JimWe have an admissions committee that selects the OLAB class each year because every student who is selected receives a full scholarship worth about $1200. We’ll select 64 students for the program with a short waiting list. 

Justin: Who teaches your classes -or- what are the credentials of your average summer instructor?
Jim We have a range of instructors based on what we’re doing at any given time. Students learn effective speech-making from a well-published college rhetoric professor. The stock market is taught by a Harvard-educated economist. Most of the business stuff is taught by a college economics professor who has literally written the book (a textbook) on teaching econ using Excel. The guy who is in charge of all aspects of the NCAA Men’s Basketball Championship — the guy who negotiates the TV deal, sponsorship, and selects the venues — is our “Game Master” and I’d say he has a little experience in the business world. And we bring in a variety of guest lecturers, from Central Indiana business leaders to a VP at Nike, who last year gave us a sneak peek at the Beijing advertising campaign. It was pretty cool to watch the Olympics and truly understand the marketing strategy behind the TV spots. 

Justin: How much supervised free time, including activities, do students have each day? Any Favorite field trips?
Jim Students have a couple of hours of recreation time during the afternoon and most use the Allen Athletics Center to blow off steam in the fitness center, shooting hoops, swimming, or jogging. We have basketball, tennis, pool, and euchre tournaments. We hire lots of OLAB graduates who are college students to serve as our counselors, and they develop team-building and fun social activities every night.
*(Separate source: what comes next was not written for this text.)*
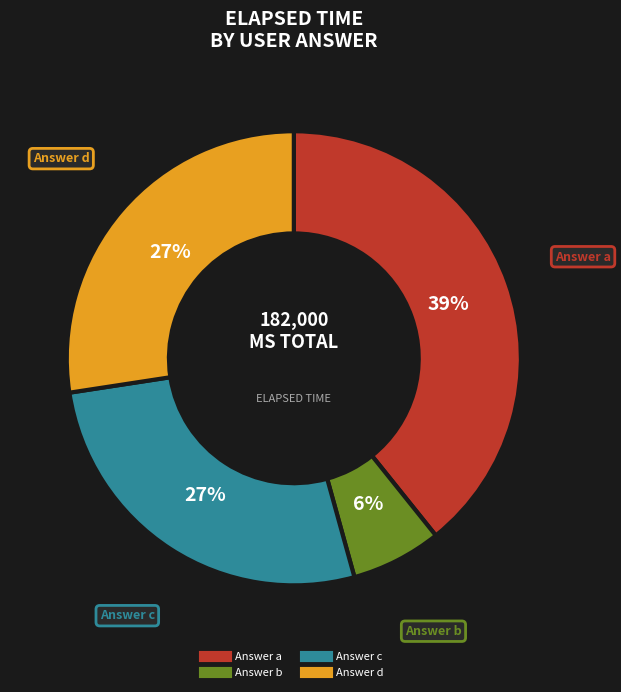

How many segments does this pie chart have?

4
Labbies have dances, a talent show, a movie night off-campus, a scavenger hunt, a tie-dye t-shirt day, and what ever the counselors come up with. Because the work during the day is pretty rigorous, we give the Labbies plenty of time to have fun. 

Justin: Why do you think pre-college programs are important for students to experience before college?
JimWell, I can only speak for THIS pre-college program, but it’s important on several levels. First, Labbies get up close and personal with the workload of a college student at a competitive private college. They have to juggle multiple assignments, do project-based work, hit deadlines, and work collaboratively with other students — they have to build trust with kids they don’t know.

But there’s more to college than working hard. OLAB is fun, to be honest, because it’s application-based learning. We talk about concepts in the classroom, show them examples, and then the students apply those concepts in our simulated business world. And a little healthy competition spices things up!

Sure, Labbies live in dorms, get up early and stay up late, and complain about food service, so in that respect it’s a “pre-college” test drive. OLAB is a little different, though. OLAB is more about relationships — lasting relationships — among the Labbies, their teachers and counselors, and the guest lecturers. In a sense, it’s a network without boundaries of hometown, high school, and familiar social groups. I still hear from Labbies who went through the program 15 years ago.